Methodologists speak of processes as heavy vs. light, and predictive vs. adaptive.
A heavy process has the following qualities:
- many artifacts created in a bureaucratic atmosphere
- rigidity and control
- elaborate, long-term, detailed planning
A predictive process is one that attempts to plan and predict the activities and resource (people) allocations in detail over a relatively long time span.
In contrast, an adaptive process is one that accepts change as an inevitable driver and encourages flexible adaptation; they usually have an iterative lifecycle. An agile process implies a light and adaptive process, nimble in response to changing needs.
We will see what means iterative development after the jump.
The basic idea behind iterative enhancement is to develop a software system incrementally, allowing the developer to take advantage of what was being learned during the development of earlier deliverable versions of the system.
In this approach, development is organized into a series of short, fixed-length mini-projects called iterations; the outcome of each is a tested, integrated, and executable system.
Each iteration involves choosing a small subset of the planned requirements, and quickly designing, implementing, and testing them.
The iterative lifecycle is based on the successive enlargement and refinement of a system through multiple iterations, with cyclic feedback and adaptation to converge upon a suitable system. The system grows incrementally over time, iteration by iteration, and thus this approach is also known as incremental development.
Early iterative process ideas were known as spiral development (Boehm) and evolutionary development (Gilb).
The result of each iteration is an executable but incomplete system. Note that the output of an iteration is not an experimental or throw-away prototype, and iterative development is not prototyping. Rather, the output is a production subset of the final system.
Although, in general, each iteration tackles new requirements and incrementally extends the system, an iteration may occasionally revisit existing software and improve it (refactoring); for example, one iteration may focus on improving the performance of a subsystem, rather than extending it with new features.
Iteration lenghts are recommended between two and six weeks: small steps, rapid feedback, and adaptation are central ideas in iterative development; long iterations subvert the core motivation for iterative development and increase project risk.
Much less than two weeks, and it is difficult to complete sufficient work to get meaningful throughput and feedback; much more than six or eight weeks, and the complexity becomes rather overwhelming, and feedback is delayed. A very long iteration misses the point of iterative development.
Short is good.
A key idea is that iterations are timeboxed, or fixed in length. For example, if the next iteration is chosen to be four weeks long, then the partial system should be integrated, tested, and stabilized by the scheduled date—date slippage is discouraged.
If it seems that it will be difficult to meet the deadline, the recommended response is to remove tasks or requirements from the iteration, and include them in a future iteration, rather than slip the completion date.
Rather than fighting the inevitable change that occurs in software development by trying (usually unsuccessfully) to fully and correctly specify, freeze, and “sign off” on a frozen requirement set and design before implementation, iterative development is based on an attitude of embracing change and adaptation as unavoidable and indeed essential drivers.

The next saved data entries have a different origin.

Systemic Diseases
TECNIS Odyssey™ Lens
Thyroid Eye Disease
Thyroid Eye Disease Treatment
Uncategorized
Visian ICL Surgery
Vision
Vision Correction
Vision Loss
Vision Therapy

Early feedback is worth its weight in gold; rather than speculating on the correct requirements or design, the feedback from realistic building and testing something provides crucial practical insight and an opportunity to modify or adapt understanding of the requirements or design.
Customers have a chance to quickly see a partial system and confirm or correct it through the feedbacks.
Yet, this is not to say that iterative development encourages an uncontrolled and reactive “feature creep”-driven process —a middle way is possible.
In addition to requirements clarification, activities such as early testing will prove if the partial design and implementation are on the right path, or if in the next iteration, a change in the core architecture is required. Better to resolve and prove the risky and critical design decisions early rather than late—and iterative development provides the mechanism for this.
Consequently, work proceeds through a series of structured build-feedback adapt cycles. Not surprisingly, in early iterations the deviation from the “true path” of the system (in terms of its final requirements and design) will be larger than in later iterations. Over time, the system converges towards this path.
Some additional best practices and key concepts include:
- tackle high-risk and high-value issues in early iterations
- continuously engage users for evaluation, feedback, and requirements
- build a cohesive, core architecture in early iterations
- continuously verify quality; test early, often, and realistically
Conclusion: benefits of iterative development
- early rather than late mitigation of high risks (technical, requirements, objectives, usability, and so forth)
- early visible progress
- early feedback, user engagement – and adaptation – leading to a refined system that more closely meets the real needs of the stakeholders
- managed complexity; the team is not overwhelmed by “analysis paralysis” or very long and complex steps
- the learning within an iteration can be methodically used to improve the development process itself, iteration by iteration.